In the end, conservatism is left in something of a quandary, as its three-pronged approach to making an “elitist movement of the masses” has become dull on each of those prongs: “muted racism, militaristic and/or Christian nationalism, and market populism […] no longer find in the electoral majority such a wide or ready response” (268). [This last point looks at least debatable in 2018: though the rump of the Republican party is indeed shrinking demographically, nationalism has been on something of a global tear of late!].
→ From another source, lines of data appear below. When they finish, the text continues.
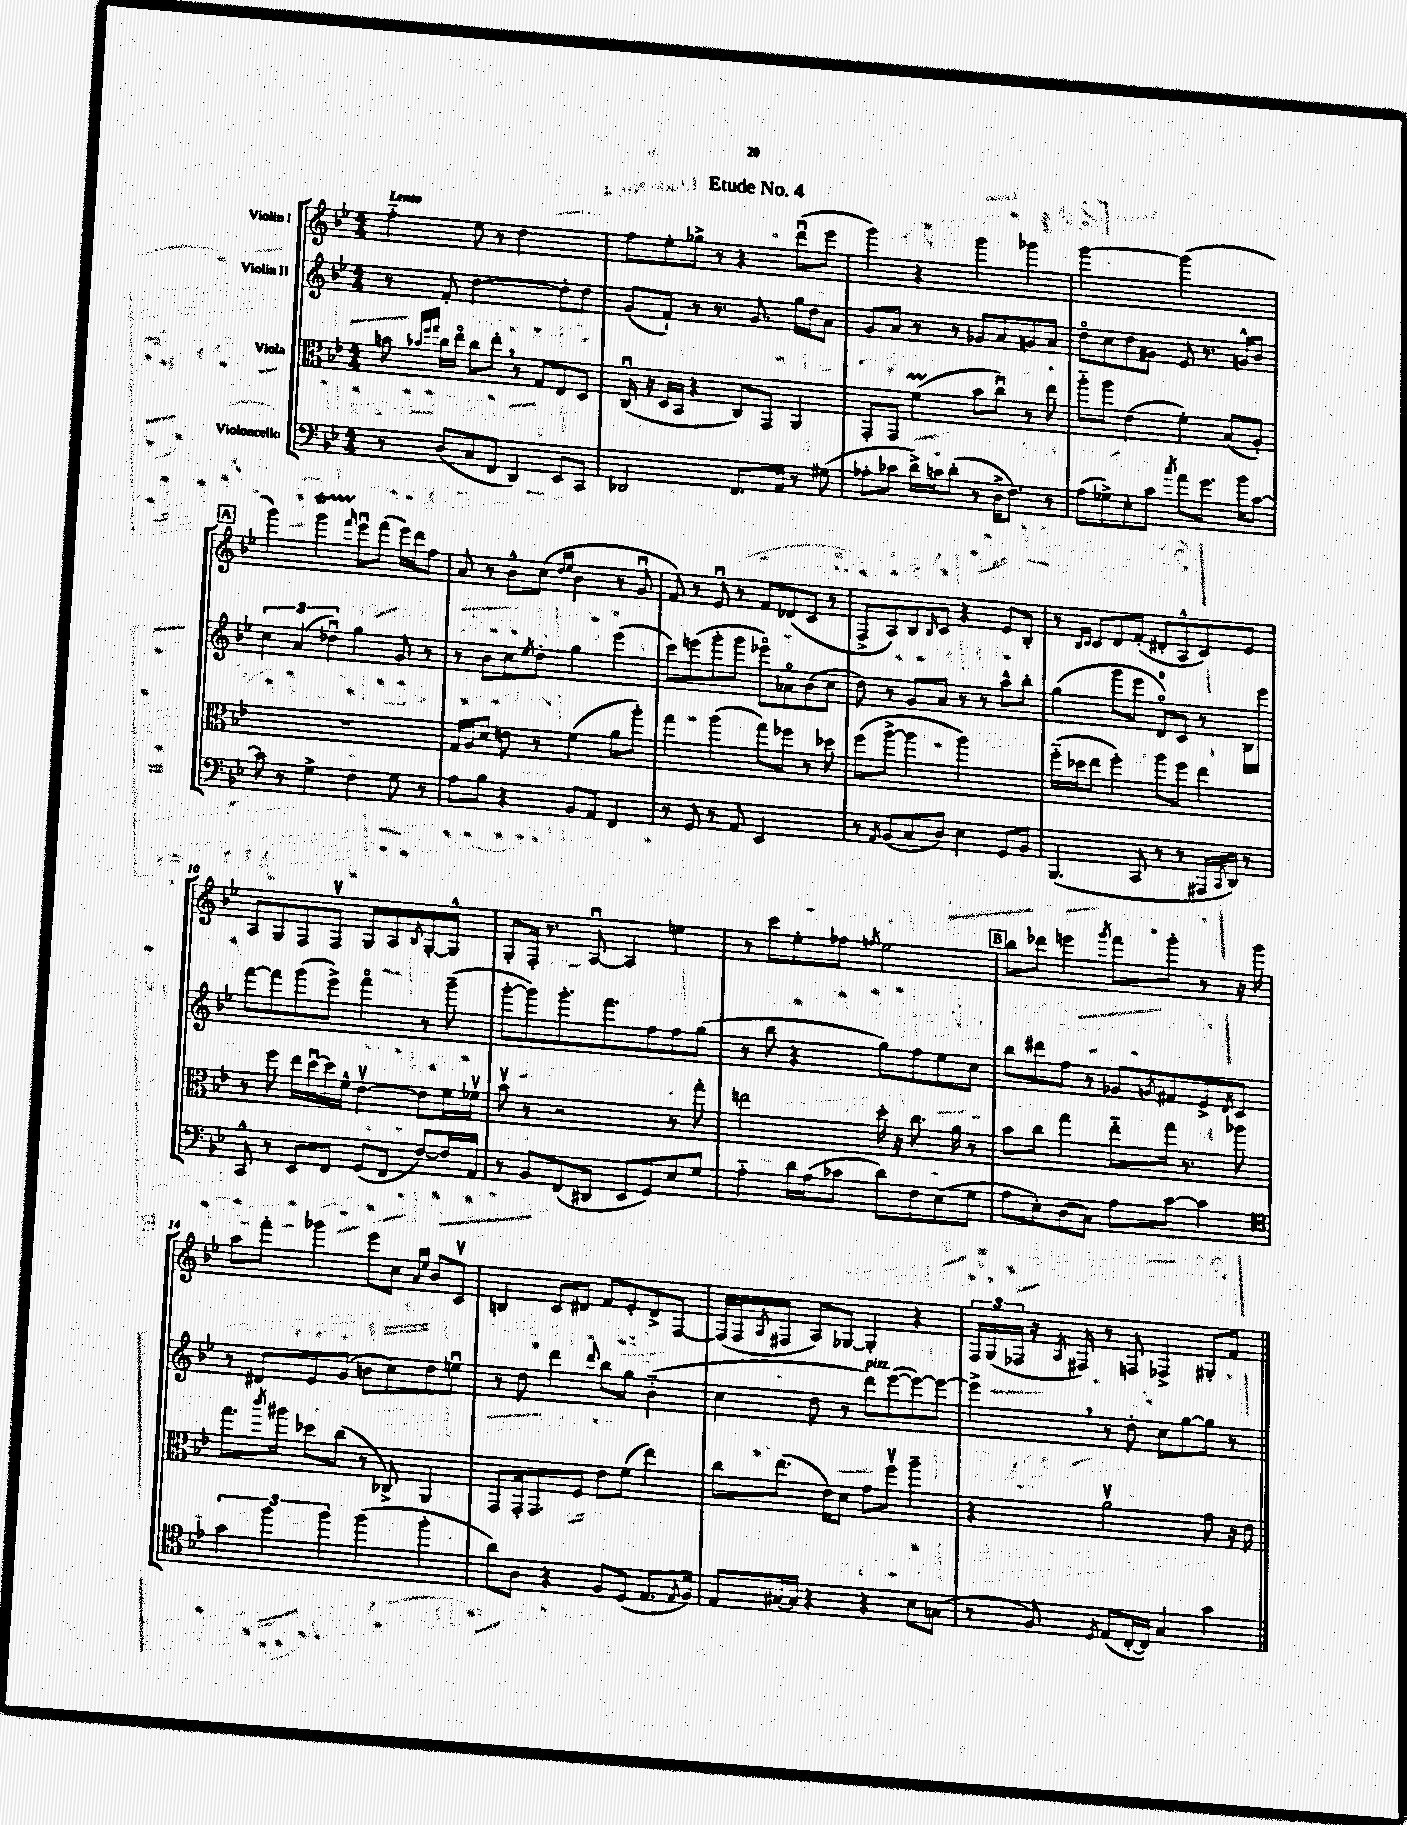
\header { title = "Etude No. 4" }
<<
\new StaffGroup <<
\new Staff = "s0" \with { instrumentName = "Violin I" } {
    \clef treble \key bes \major \numericTimeSignature \time 4/4 \tempo "Lento"
    f''4-_ ees''8 r8 d''2 |
    f''8 ees''8-. ges''8-> r8 r4 d'''8\downbow( ees'''8 |
    g'''4) r4 g'''4 ges'''4 |
    g'''2~ g'''2( |
    \mark \markup { \box "A" } g'''4) g'''4\startTrillSpan \grace { f'''16 } ees'''8\downbow\stopTrillSpan f'''8( ees'''16) d'''16 f''8 |
    a'8 r8 bes'8-^ c''8( \grace { d''16 ees''16 } bes'4 r8 g'8\downbow |
    f'8) r8 ees'8\downbow r8 f'8 des'8( c'8 r8 |
    f8-> a8) bes8 \grace { bes16 } c'8 r4 ees'8 bes8-. |
    r8 \grace { bes16 c'16 } c'8 d'8 f'8-.( dis'8-. a8-^ c'8) ees'8 |
    a8 g8 f8 f8\upbow g8 a8 \acciaccatura { bes8 } g8~-. g8-^ |
    g8-. f16-. r8. a8~\downbow a4 e''4 |
    r8 c'''8 ees''8-. fes''8 \acciaccatura { f''8 } ees''2 |
    \mark \markup { \box "B" } bes''8 des'''8 e'''4 \acciaccatura { g'''8 } f'''8 g'''8-. r8 r16 g'''16 |
    a''8 f'''8-. ges'''4 ees'''8 c''8 \grace { a'16 ees''16 } bes'8 c'8\upbow |
    b4 c'8 dis'8 f'8 ees'8-. dis'8-> f8~ |
    f16( f16 \acciaccatura { a8 } fis8 a8) ges8~ ges4-. r4 |
    \tuplet 3/2 { f16 g16( fes16 } r16 \acciaccatura { a8 } fis16) r8 f8 fes4-> gis8-. f'8 \bar "|." |
}
\new Staff = "s1" \with { instrumentName = "Violin II" } {
    \clef treble \key bes \major \numericTimeSignature \time 4/4
    r8 f'8-. d''2~ d''8-. d''8 |
    g'8( f'8-!) r8 r8. g'8. g''16 d''16 a'8 |
    g'8 a'8 r8 r8 ges'8 a'8 g'8 a'8 |
    d''8\flageolet c''8 d''8 gis'8 ees'8 r8. g'16-^ bes'8 |
    \mark \markup { \box "A" } \tuplet 3/2 { c''4 a'4( des''4\downbow) } g''4 g'8 r8 |
    r8 bes'8 c''8 \acciaccatura { ees''8 } d''8-. g''4 ees'''4( |
    c'''8) e'''8( g'''8-. g'''8 ees'''8\flageolet) aes'8\flageolet bes'8( c''8 |
    d''8) r8 g'8 a'8 r8 r8 a''8-^ bes''8-. |
    g''4( g'''8 ees'''8 d'8-0\flageolet) c'8 r8 bes16 ees'''16 |
    f'''8~ f'''8 g'''8( ees'''8->) f'''4\flageolet r8 g'''8--( |
    g'''8~-. g'''8) g'''8.-. f'''8. f''8 f''8 g''8( |
    r8 bes''8 r4 g''8) f''8 ees''8 c''8 |
    \mark \markup { \box "B" } bes''8 dis'''8 f''8 r8 ges'8 \acciaccatura { g'8 } fis'8 ees'8-> \acciaccatura { d'8 } c'8 |
    r8 dis'8 ees'8 g'8( b'8 c''8) d''8 e''8\downbow |
    r8 d''8 d'''4 \appoggiatura { d'''8 } bes''8 g''8 bes'4-_( |
    c''4 d''8 r8 d'''8^\markup { \italic "pizz." }) ees'''8~( ees'''8~) ees'''8~ |
    ees'''4-> \breathe r8 d''8-. c''8 g''8~ g''8 r8 \bar "|." |
}
\new Staff = "s2" \with { instrumentName = "Viola" } {
    \clef alto \key bes \major \numericTimeSignature \time 4/4
    b'8 \grace { bes'32 f''32 g''32 } c''16 ees''16\flageolet c''8 ees''8-. \breathe r8 g8 ees8 d8 |
    c16\downbow( r16 d16 bes,16 r4 c8) g,8 a,4 |
    g,8-. g,8 f'4\prall( bes'8 c''8\downbow) r8 ees''8 |
    a''8-_ a''8 ees'4( f'4-.) bes8( a8-.) |
    \mark \markup { \box "A" } R1 |
    g16 a16 d'8 e'8 r8 f'4( a'8 a''8-.) |
    g''4 a''4( g''8) fes''8 r8 des''8 |
    f''8( a''8~-> a''4 a''2) |
    f''16-_( des''16 ees''8 f''4-.) a''8 f''8 ees''4 |
    r8 f''8 ees''16 d''16~\downbow d''16 f'16-^ ees'4~\upbow ees'8 f'16 fes'16\upbow |
    bes'8\upbow r8 r2 r8 g''8-. |
    e''2 d''16-. r16 c''8. a'16 r8 |
    \mark \markup { \box "B" } bes'8 c''8 g''4 ees''8-_ g''16 r8. aes''8 |
    g''8. \acciaccatura { c'''8 } ais''16 des''8 c''8( r8 ces8->) a,4 |
    g,8 g,16-. g,8. f8 ees'8 f'8( ees''4) |
    c''8 ees''8.( ees'16) d'8 g'8 f''8\upbow a''4-- |
    r4 a'2\upbow g'8 r16 ees'16 \bar "|." |
}
\new Staff = "s3" \with { instrumentName = "Violoncello" } {
    \clef bass \key bes \major \numericTimeSignature \time 4/4
    r8 d8( c8 f,8 d,4) ees,8 c,8 |
    des,2 f,8. a,16 r8 gis8( |
    aes8-. ces'8 d'16->) c'16 d'8-.( r8 d16-> f8.) r8 |
    a8( ges8->) ees8-. c'8 \acciaccatura { c''8 } a'8 g'8. bes'16 c'8~ |
    \mark \markup { \box "A" } c'8 r8 g4-> f4 g8 r8 |
    a8 bes8 r4 bes,8 a,8 f,4 |
    r8 g,8 r8 a,8 ees,2 |
    r8 \acciaccatura { a,8 } bes,8( c8 d8) ees4 g,8 bes,8 |
    bes,,4.( c,8 r8 r8 ais,,16 \acciaccatura { c,8 } d,16) r8 |
    c,8-^ r8 ees,8 f,8 g,8( f,8 f8~) f16 a,16 |
    r8 bes,8 f,8( dis,8 ees,8 g,8) ees8 g8 |
    a4-_ d'16 a16( ces'8 d'8) f8 ees8( g8 |
    \mark \markup { \box "B" } a8 ees8-.) d8( c8) a8 c'8~ c'4 |
    \clef tenor \tuplet 3/2 { g'4 f''4 f''4 } f''4( f''4-. |
    a'8) a8 r4 f8 d8( ees8. \acciaccatura { ees8 } f16) |
    ees8 gis16~ gis16 r4 r4 bes8 g8( |
    r8 f8) \acciaccatura { d8 } ees8( c16~-. c16) g4 g'4 \bar "|." |
}
>>
>>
That leaves Trump with the one resource that has proven his most reliable ally throughout his career: his mercurial personality. A quicksilver madness has been the right’s friend since Burke, who believed that to counter the left, the right would need the “generous wildness of Quixotism.” Against a revolutionary challenge, “the madness of the wise” was always “better than the sobriety of fools.” Nixon, too, subscribed to this reactionary credo of power: “Never get mad unless it’s on purpose.” But where conservatives in the past deployed rage strategically, understanding its utility as a mobilizing device against a mobilized left, the rage of Trump is undisciplined, entirely his own, arrayed against anyone and everyone who is not Trump. That is why his rage seems so personal and narcissistic […] as opposed to collective and empowering. (270)

If all this “threatens to make him and his movement marginal”, the mainstream Republican policies he implements will not nourish his base, and he will eventually come off looking less like a possessor of “that youthful spirit of daring and originality […that] gave fascism its elan and esprit de corps” (271), and more like someone tired and “dull, reading from a script” that’s been hashed and re-hashed one time too many, as the firebrand rhetoric looks to be set to be subsumed in “the Republican status quo” (272).